Like, just try to use it and then catch/inspect any resulting MySQL
exception?

I
don't see any property like isopen(), just an internal _open flag
which I'm guessing is probably not guaranteed to be updated if the
connection breaks in ways other than calling close().

Re: Minimizing new DB connections

Am 10/24/2012 10:19 PM, schrieb Nick Sabalausky:

On Wed, 24 Oct 2012 16:13:41 -0400
Nick Sabalausky SeeWebsiteToContactMe@semitwist.com wrote:

On Wed, 24 Oct 2012 21:13:12 +0200
Sönke Ludwig sludwig@rejectedsoftware.com wrote:

Yep! They'll stay open until something forcably closes them. The
downside, I think, is that the MySQL driver does not detect when a
connection is broken and does not restart it, this is something that
still needs to be implemented to make it more robust.

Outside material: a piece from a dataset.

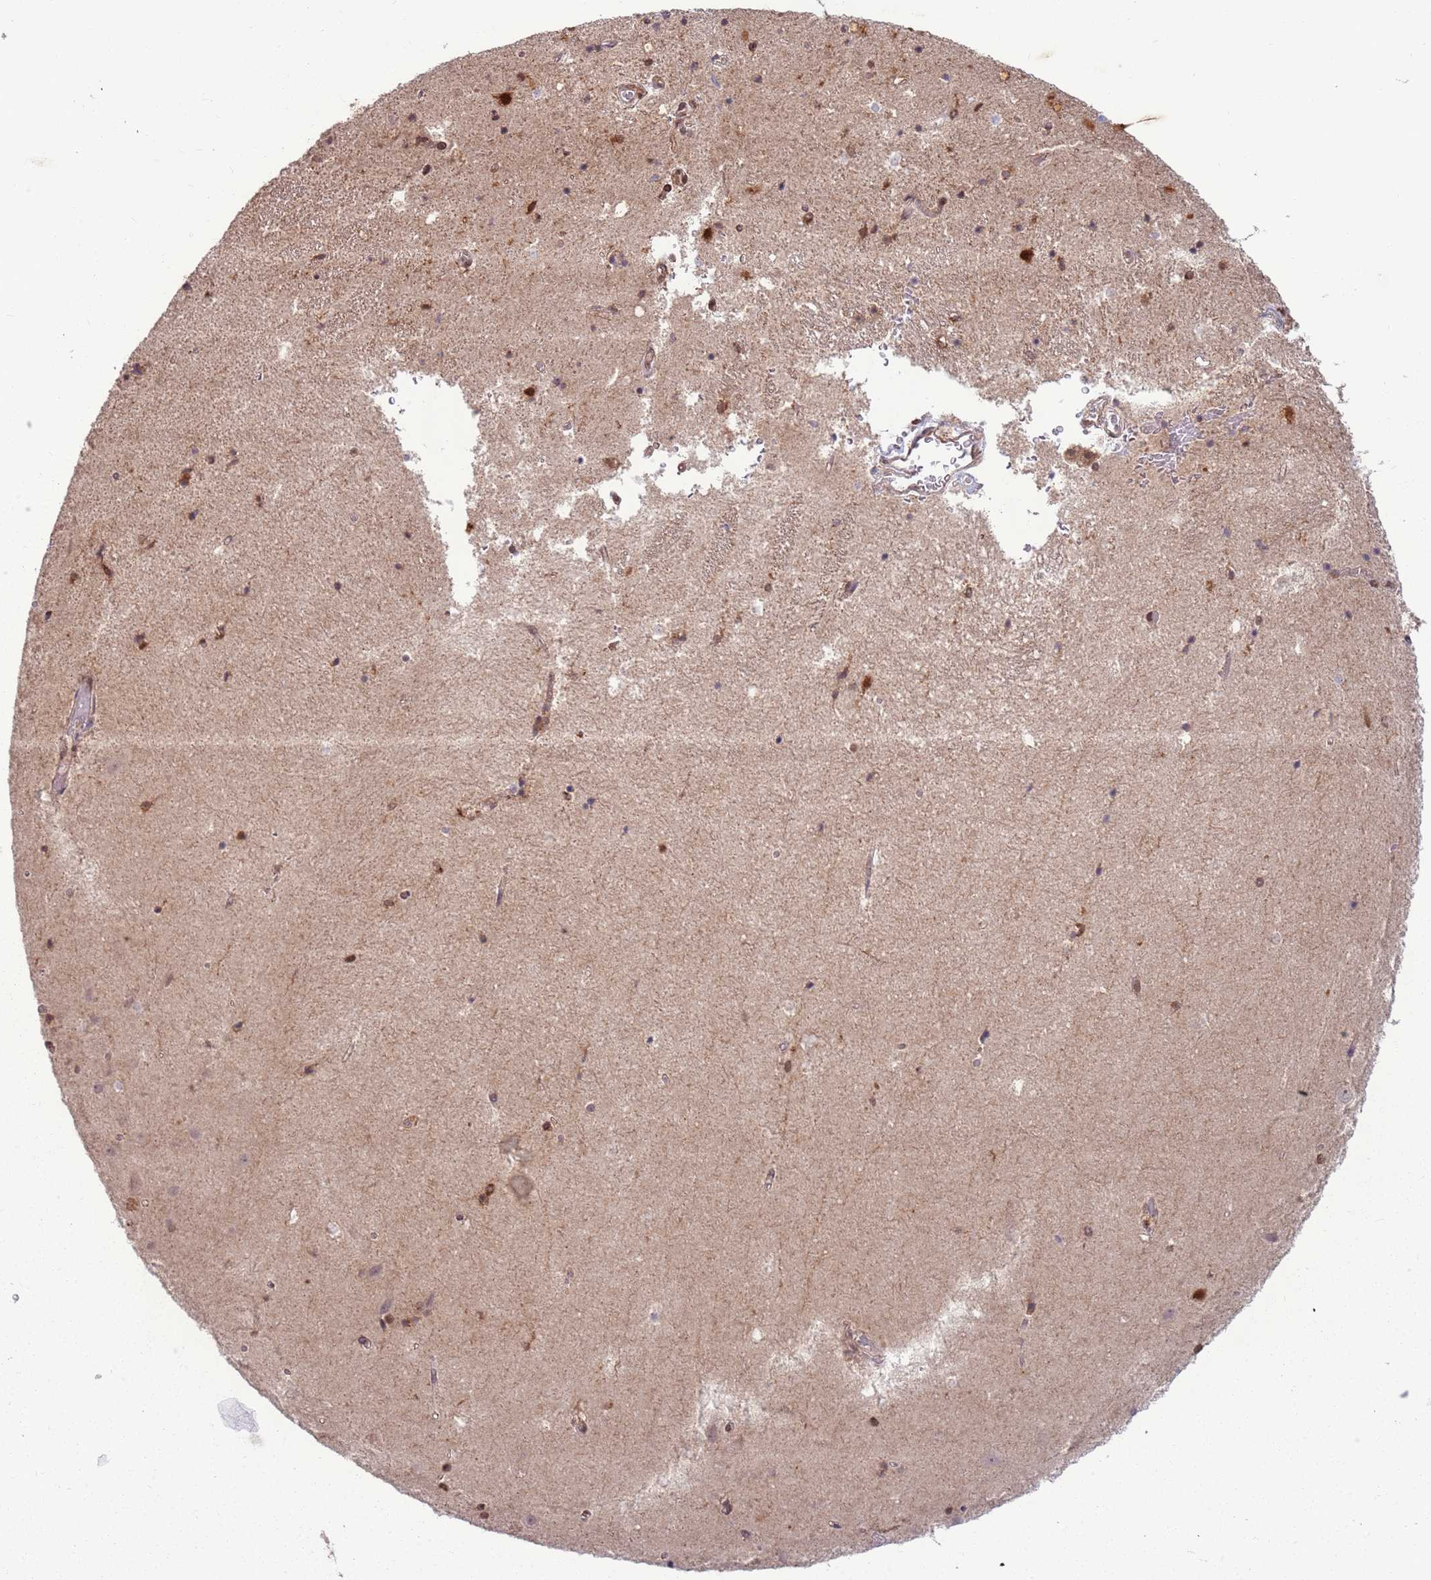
{"staining": {"intensity": "moderate", "quantity": "<25%", "location": "cytoplasmic/membranous,nuclear"}, "tissue": "hippocampus", "cell_type": "Glial cells", "image_type": "normal", "snomed": [{"axis": "morphology", "description": "Normal tissue, NOS"}, {"axis": "topography", "description": "Hippocampus"}], "caption": "Glial cells display moderate cytoplasmic/membranous,nuclear staining in about <25% of cells in normal hippocampus. (DAB IHC, brown staining for protein, blue staining for nuclei).", "gene": "CEP170", "patient": {"sex": "female", "age": 52}}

Is there a recommended way to check if the connection is still open?

Like, just try to use it and then catch/inspect any resulting MySQL
exception?

I
don't see any property like isopen(), just an internal _open flag
which I'm guessing is probably not guaranteed to be updated if the
connection breaks in ways other than calling close().

For the MongoDB driver I defined the connection to be always open. It
will reconnect automatically, if it detects a connection loss right
before a command is issued and throw if either the connection attempt
fails, or if the connection fails while a command message is sent or
received.

Another possibility would of course be to put that logic in the
ConnectionPool, if that is used for every connection anyway, this would
require less overall code. But first I'll dig a bit in the MySQL driver
code and see if there is a convenient place for this.